Le hice cosquillas en el vientre púrpura.

«¡Cosquillas, cosquillas!»

El pulpo se retorció.

«¡Cosquillas, cosquillas!»

Los tentáculos se relajaron.

«¡Sí! ¡Sí! ¡Funciona!» El pulpo tenía cosquillas.

Su enorme cuerpo se convulsionó, y me soltó.

—¡Basta, Billy! —gimoteó el pulpo—. Detesto tus estúpidas bromas. ¡Deja de hacerme cosquillas! —entonces, el pulpo me pellizcó.

Vale, vale. No era un pulpo sino mi hermana pequeña, Sheena, que siempre me agua la fiesta. No tiene imaginación. No le gusta nada fingir.

Lo cierto es que de pulpo tiene bien poco.

Se parece mucho a mí, en realidad: delgada, con el pelo liso y moreno. Ella lo lleva largo y yo corto. Los dos tenemos ojos azules y cejas muy pobladas.

Ella es más pequeña que yo; sólo tiene once años. Pero a veces se comporta como una señora mayor, ya que detesta los juegos y le gustan los hechos objetivos.

—¿Qué fingías esta vez? —se burló Sheena—. ¿Que eras un pez cosquillas?

—No es asunto tuyo —le respondí. Ella nunca admitiría que yo era un gran explorador submarino. ¿Se le había olvidado lo de las sirenas?

Daba lo mismo. Otras hermanas admiran a sus hermanos mayores, pero Sheena no. Si le dijera que me estaba imaginando que ella era un pulpo, no pararía de burlarse de mí.

—¡Eres tonto, Billy! —se lamentó.

Insultando a un gran explorador submarino. ¿Será posible?

—Te vas a enterar —le respondí, desafiante.

Me encanta hacerle jugarretas. No es fácil engañarla, pero se me había ocurrido una que le pondría los pelos de punta.

Nadé hasta el bote. Me quité las gafas de bucear y subí a bordo del Cassandra, un barco grande y robusto, de unos quince metros de eslora, con una amplia cubierta. En el interior se encontraban los laboratorios de investigación, la cocina y unos cuantos camarotes para dormir. La cubierta de color blanco, totalmente vacía, se ondulaba a la luz del sol. Eran las doce del mediodía aproximadamente.

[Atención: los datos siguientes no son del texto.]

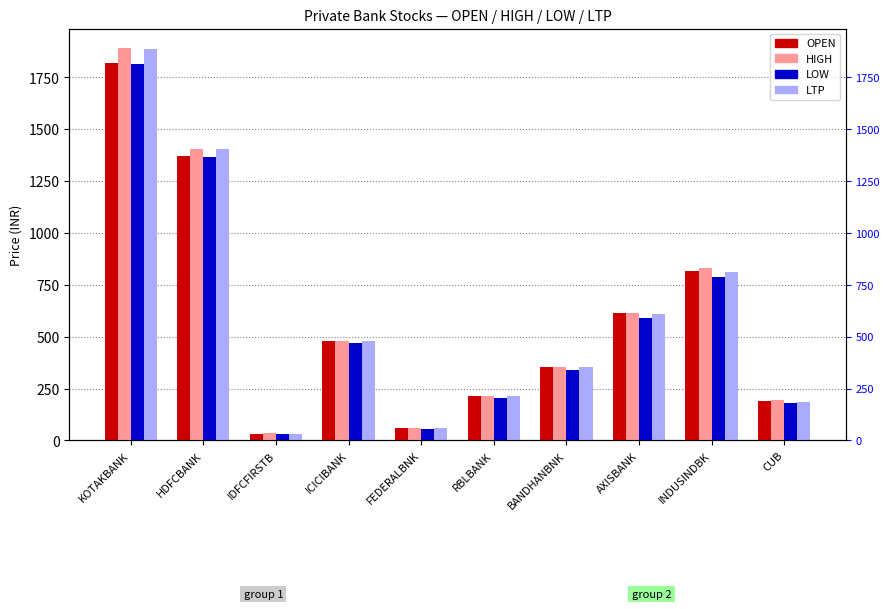

List the series in order of their overall mean, lowest first.

LOW, OPEN, LTP, HIGH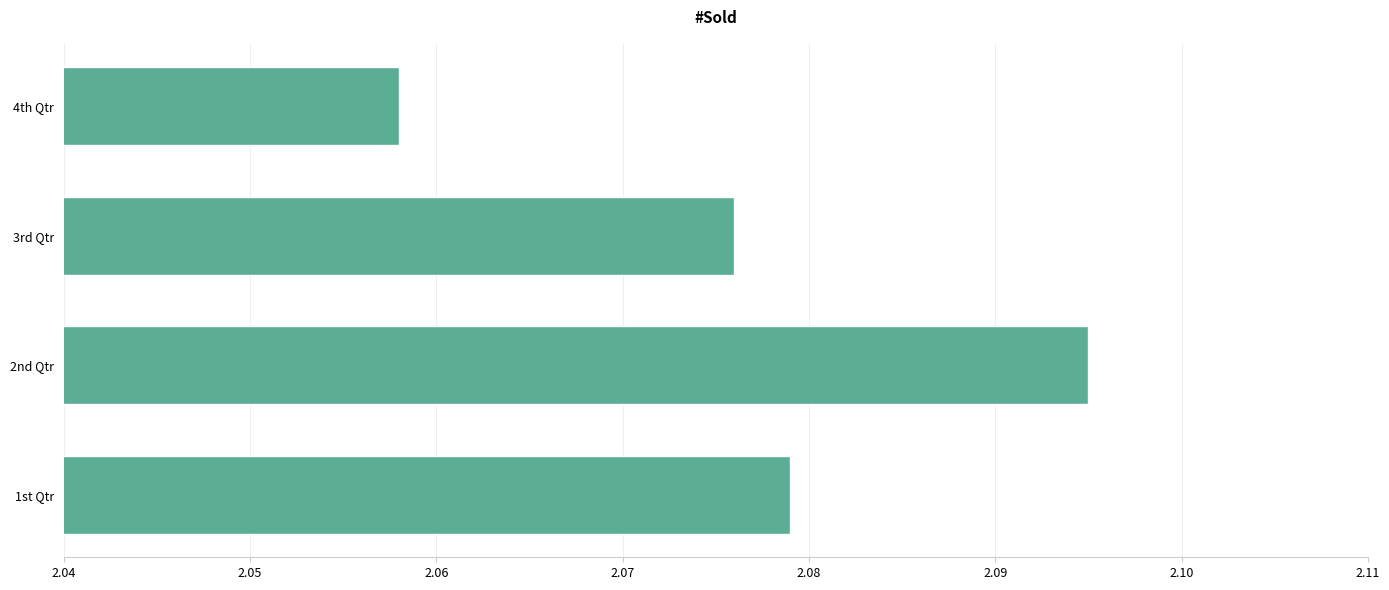

How many values are between 2 and 3?

4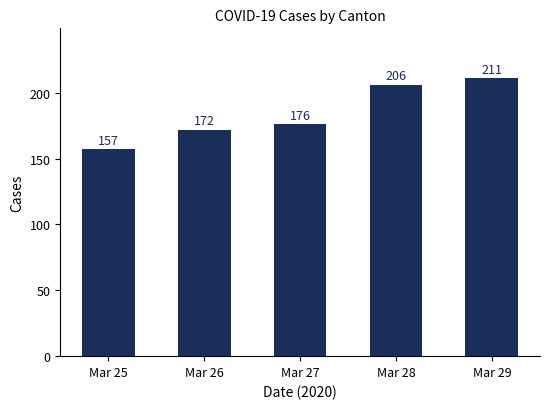

What is the ratio of the value at Mar 29 to the value at Mar 28?

1.0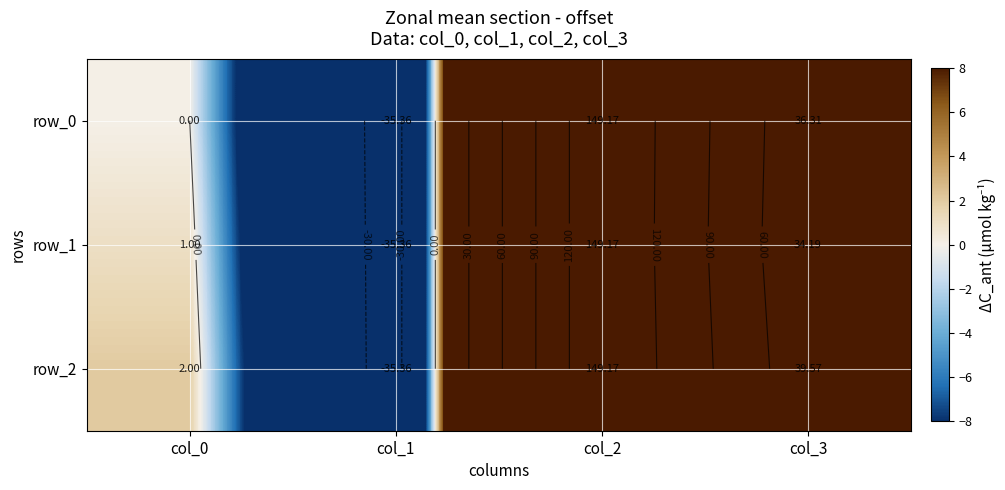

Which series changed the most between col_0 and col_1?

row_2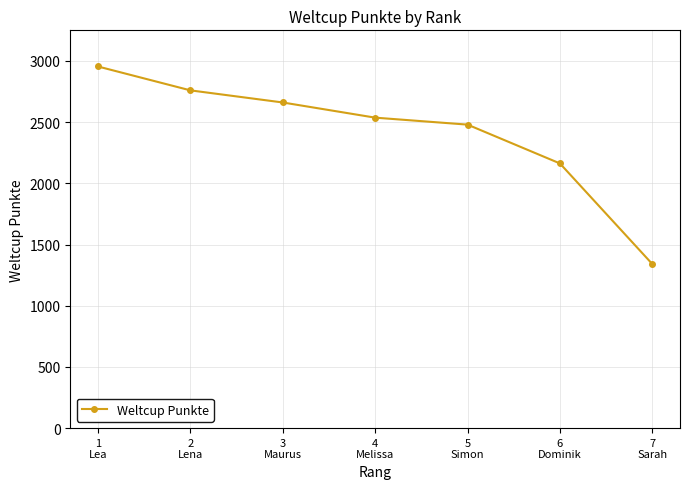

What is the change in value from 3
Maurus to 5
Simon?

-181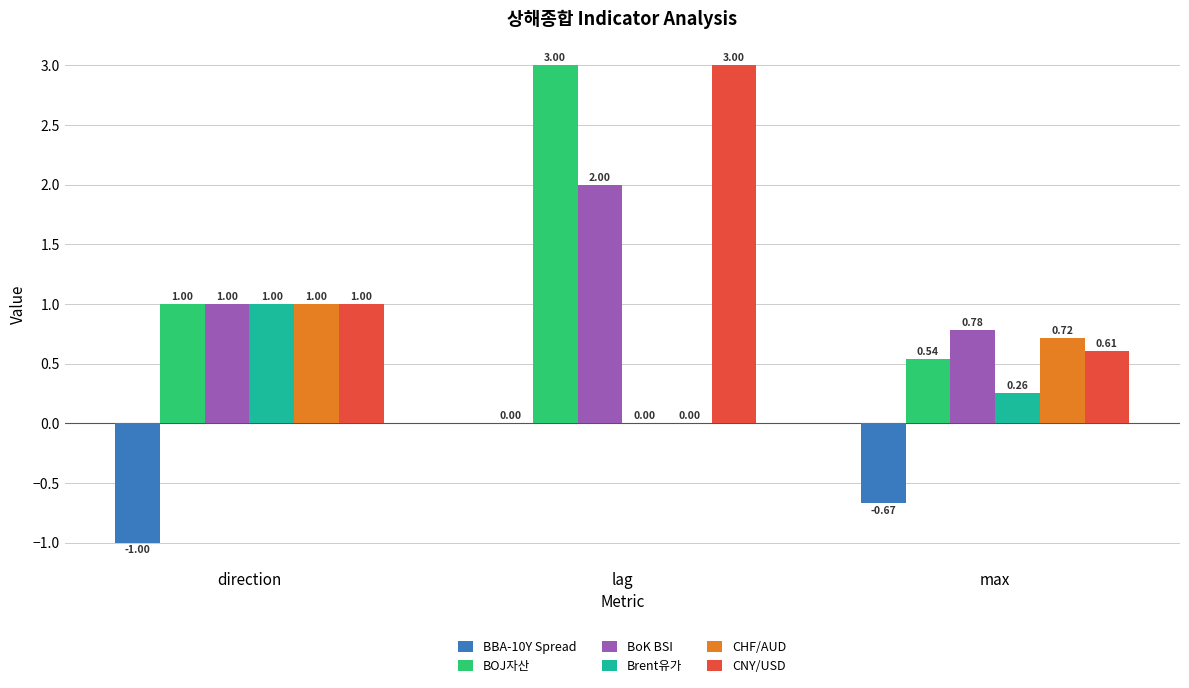

How many categories are shown in the chart?

3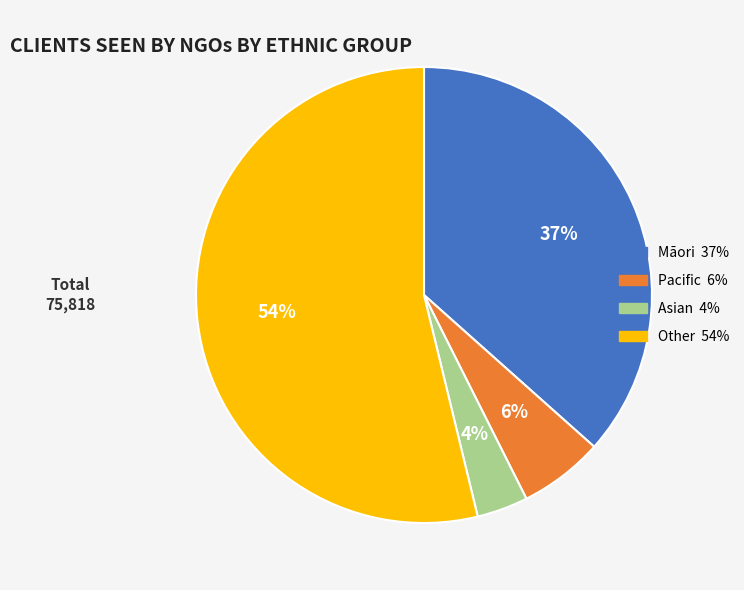

Which category accounts for the majority?

Other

«El doctor D. debe de estar abajo —pensé—. Perfecto.»

No quería que me viese y me echara a perder la jugarreta.

Rebusqué debajo de un montón de chalecos salvavidas, y saque un almohadón cuadrado de vinilo gris que había escondido allí. Mire hacia el arrecife, donde Sheena estaba buceando. No me veía. Estupendo.

He aquí mi plan: iba a nadar bajo el agua, sujetando el almohadón gris encima de la cabeza. Lo llevaría con una de las esquinas hacia arriba. ¡Bingo! Como si fuera una aleta de tiburón.

Luego nadaría hacia Sheena tan rápido como pudiera. ¡Pensaría que un tiburón iba derechito hacia ella! Le iba a dar un susto de muerte. Estaba impaciente por oírla gritar que fuera a socorrerla.

—Veremos quién es el tonto —murmuré para mis adentros.

Volví a meterme sigilosamente en el agua.

Sujetando el almohadón para que pareciera una aleta de tiburón, empecé a avanzar. Nadé bajo el agua hacia el arrecife. Hacia Sheena.

Al cabo de unos instantes, salí para respirar.

Aún no me había visto. Alzando la «aleta de tiburón», me acerqué poco a poco bajo el agua.

En ese momento los oí por fin. Los chillidos.

—¡Un tiburón! —aullaba Sheena—. ¡Un tiburón!

«¡Ja! ¡ja! ¡Qué pulmones, Sheena!»

¡Por fin había engañado a esa resabida!

—¡Un tiburóooon! —volvió a aullar mi hermana.

Yo ya no podía resistir más tiempo debajo del agua. Tenía que salir a la superficie para poder reírme en sus narices.

Saqué la cabeza fuera del agua.

¿Eh? Sheena nadaba frenéticamente hacia el barco. Seguía chillando como una loca. Pero no miraba en mi dirección, ya que ni siquiera me había visto.

—¡Un tiburón! —volvió a gritar. Señaló angustiosamente hacia el arrecife.

Yo también la vi. ¡Una aleta de tiburón inmensa! ¡Una aleta de verdad!